Supplied data:
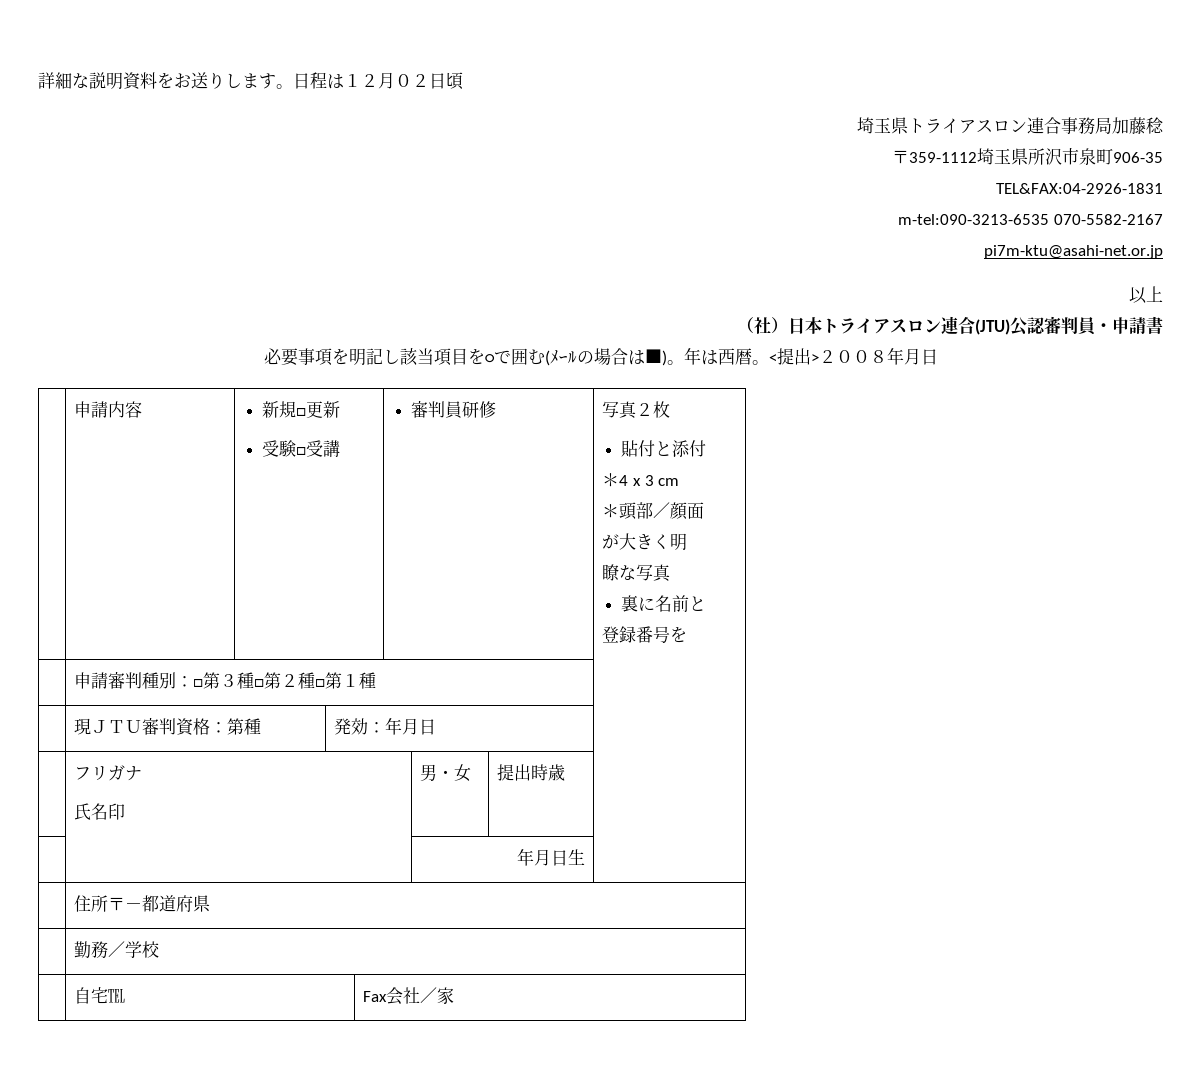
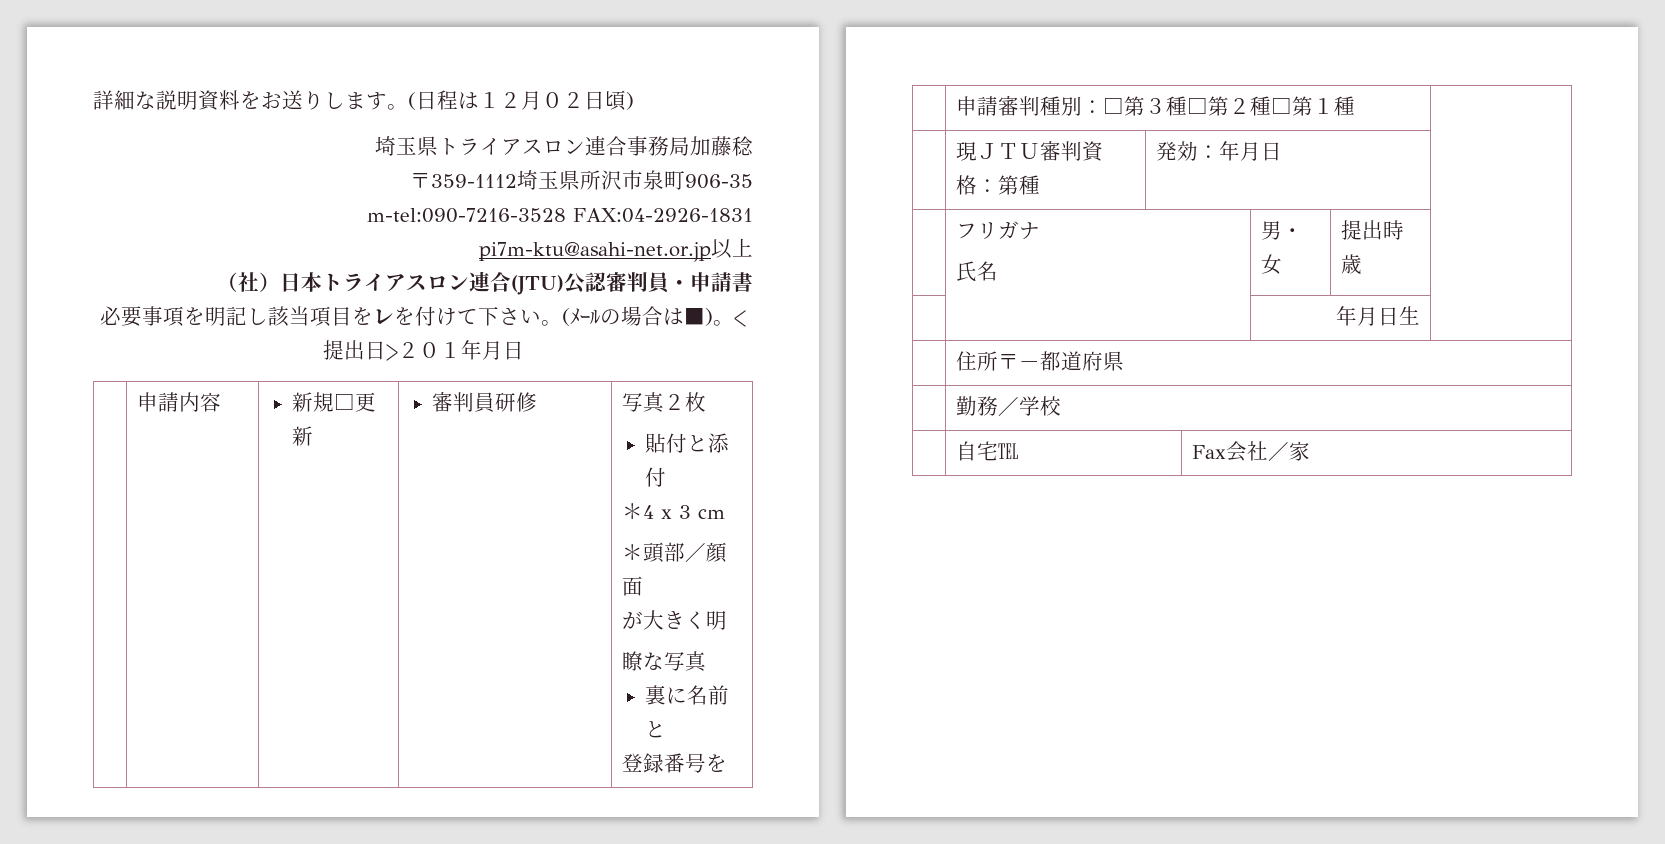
(293, 86) none -> [408,92,416,110] (
(463, 81) none -> [626,92,634,110] )
[996,183,1163,194] [898,214,1163,225] TEL&FAX:04-2926-1831 // m-tel:090-3213-6535 070-5582-2167 -> [367,208,754,223] m-tel:090-7216-3528 FAX:04-2926-1831
(1163, 252) // -> (712, 252) none
[484,348,545,365] ○で囲む -> [373,306,562,326] レを付けて下さい。
[683,347,769,365] 年は西暦。 -> (734, 323) none
(811, 356) none -> [364,341,386,360] 日
[852,350,887,363] ０８ -> [439,342,461,358] １
[262,440,341,458] // 受験□受講 -> (314, 436) none
[108,803,126,820] 印 -> (999, 271) none

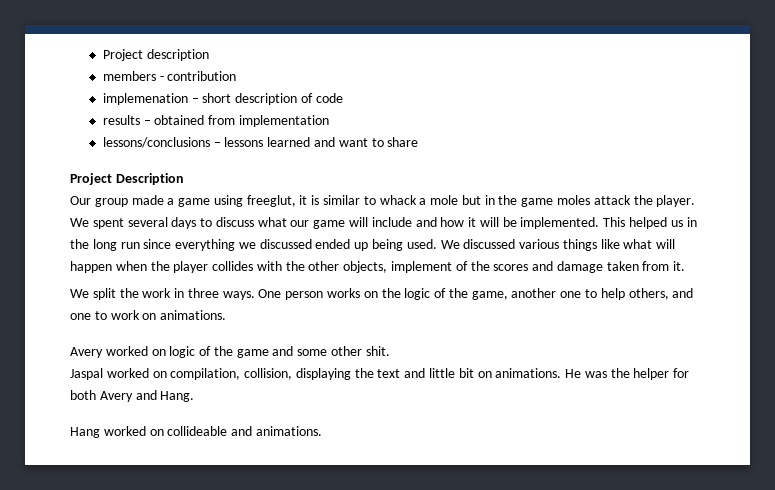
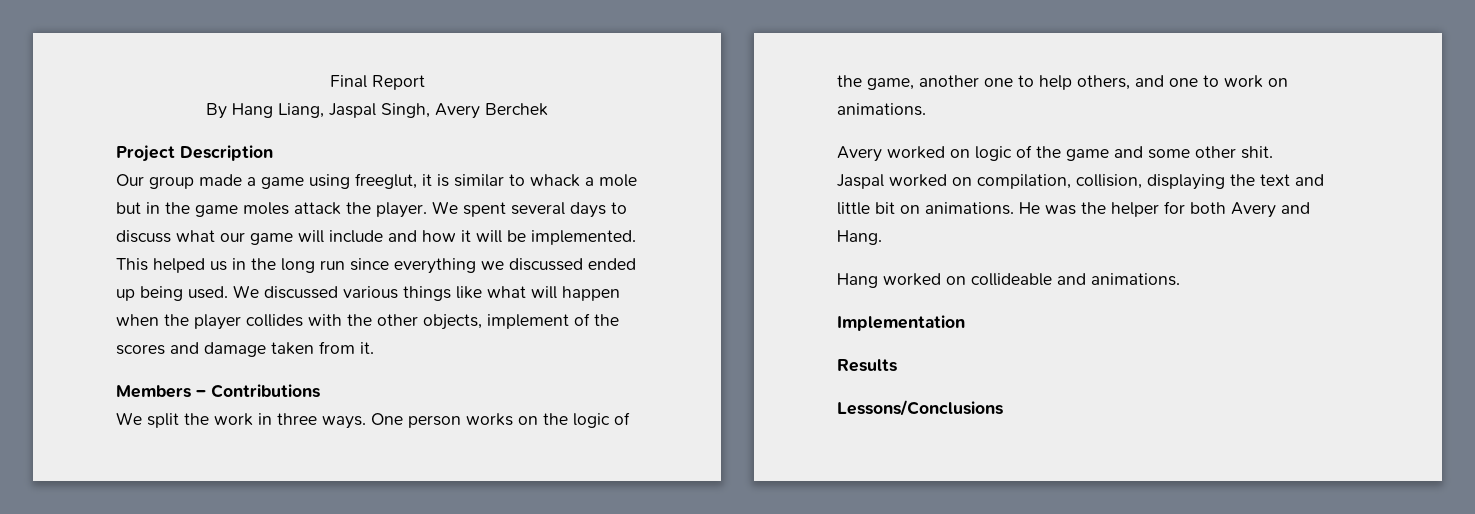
[102,49,209,61] [102,71,237,81] [102,93,343,105] [102,115,329,127] [102,137,419,148] Project description // members - contribution // implemenation – short description of code // results – obtained from implementation // lessons/conclusions – lessons learned and want to share -> [329,75,425,90] [206,103,548,119] Final Report // By Hang Liang, Jaspal Singh, Avery Berchek
(686, 266) none -> [116,384,320,398] // Members – Contributions
(322, 431) none -> [837,315,965,331] [837,359,897,372] [837,400,1003,416] // Implementation // Results // Lessons/Conclusions

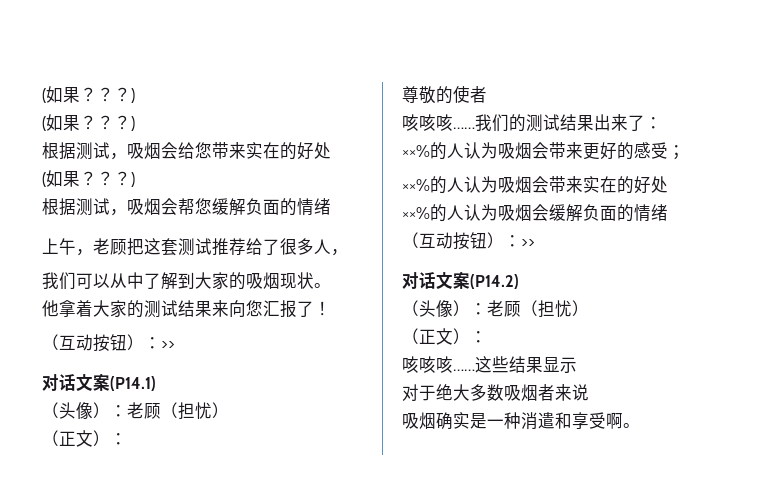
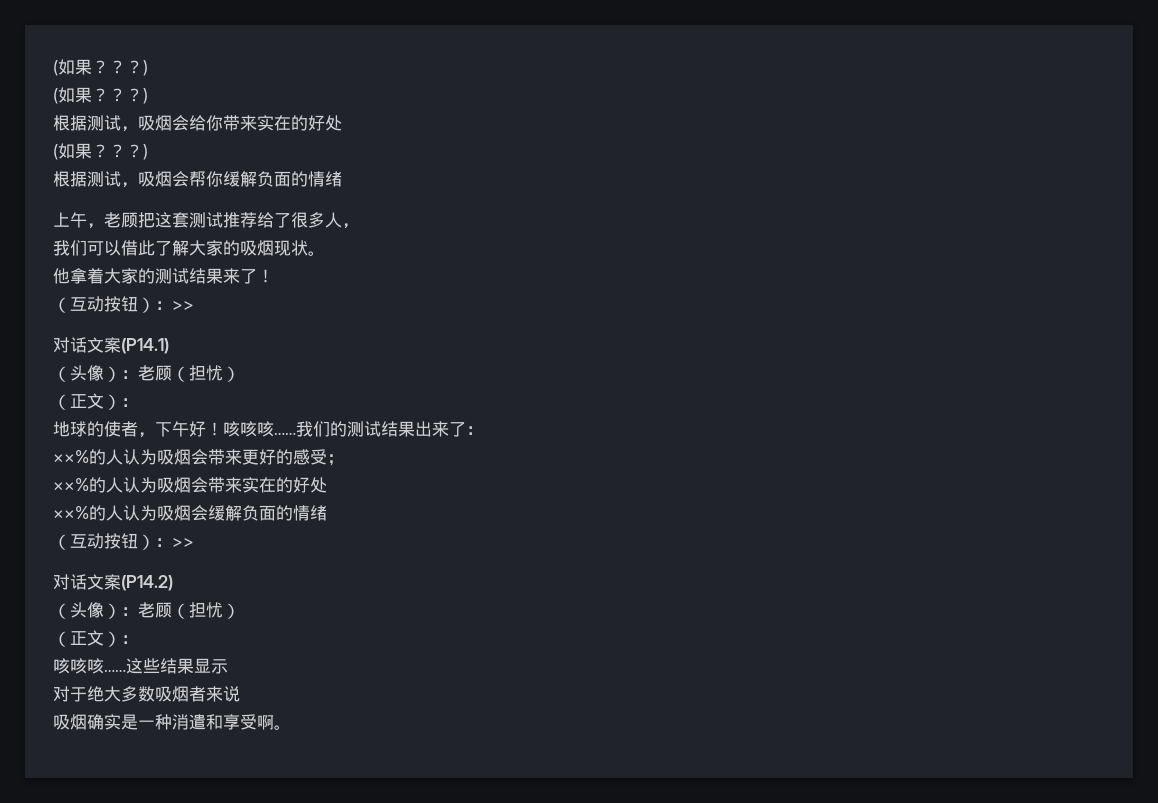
[195,142,212,159] 您 -> [206,115,223,131] 你
[195,198,212,215] 您 -> [206,171,223,187] 你
[110,272,195,290] 从中了解到 -> [121,240,189,256] 借此了解
[229,300,297,318] 向您汇报 -> (240, 276) none
[402,86,436,104] 尊敬 -> [53,421,87,437] 地球
(487, 94) // -> [138,421,223,438] ，下午好！

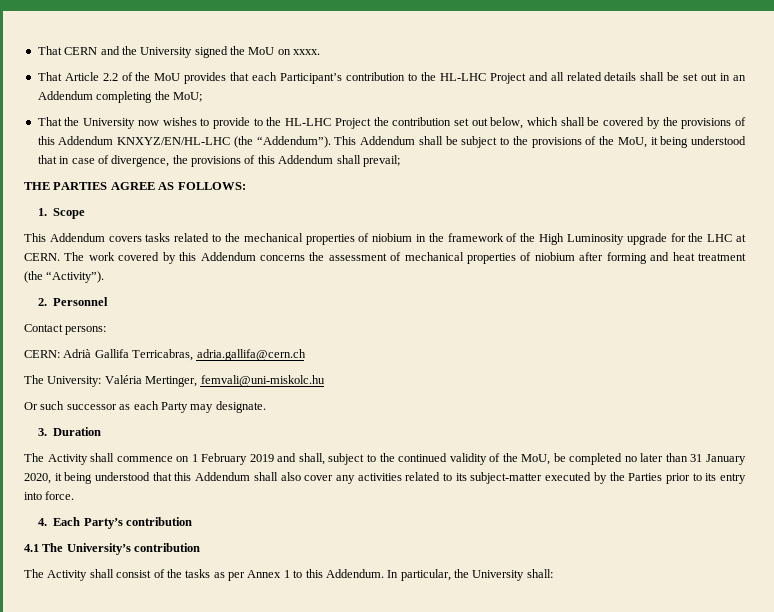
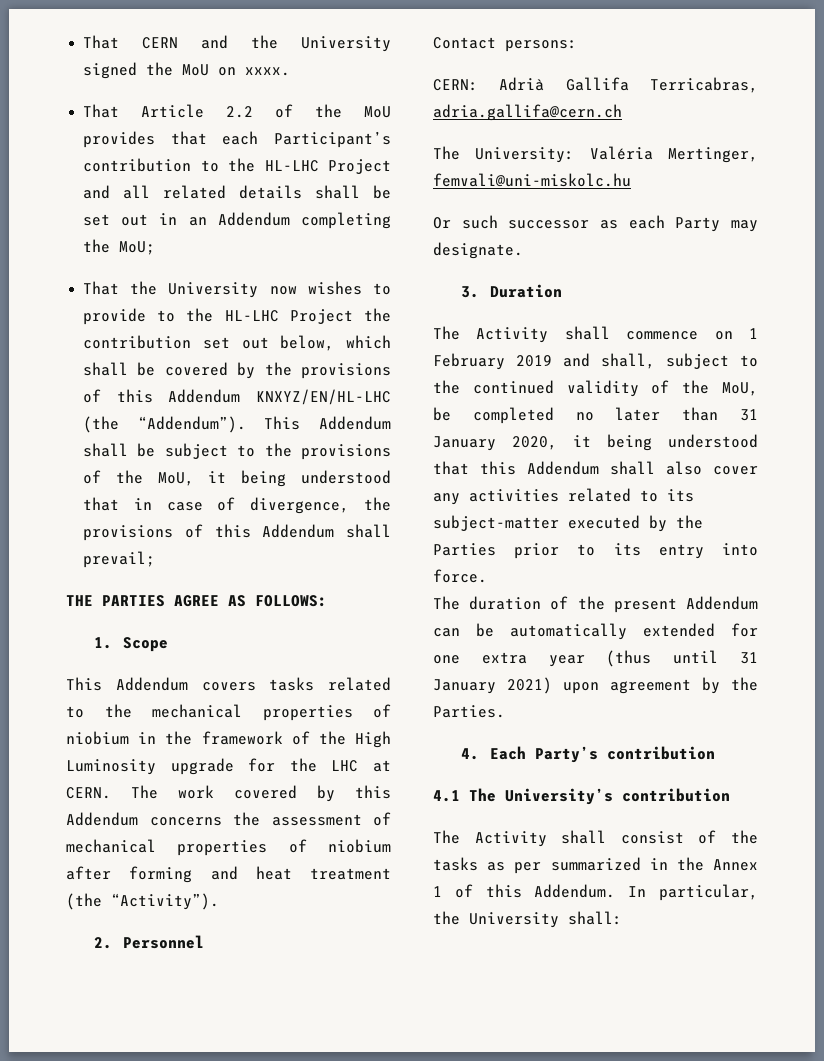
(75, 495) none -> [433,596,758,613] [433,623,758,640] [433,650,758,667] [433,677,758,694] [433,705,505,718] // The duration of the present Addendum can be automatically extended for one extra year (thus until 31 January 2021) upon agreement by the Parties.
(245, 576) none -> [550,857,704,871] summarized in the
[293,570,303,578] to -> [454,884,473,898] of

Job:
Everything from the line containing "[402,86,436,104] 尊敬 -> [53,421,87,437] 地球" to the last line of the records above should be reproduced exactly, except the pictures.

Answer box:
[402,86,436,104] 尊敬 -> [53,421,87,437] 地球
(487, 94) // -> [138,421,223,438] ，下午好！

(75, 495) none -> [433,596,758,613] [433,623,758,640] [433,650,758,667] [433,677,758,694] [433,705,505,718] // The duration of the present Addendum can be automatically extended for one extra year (thus until 31 January 2021) upon agreement by the Parties.
(245, 576) none -> [550,857,704,871] summarized in the
[293,570,303,578] to -> [454,884,473,898] of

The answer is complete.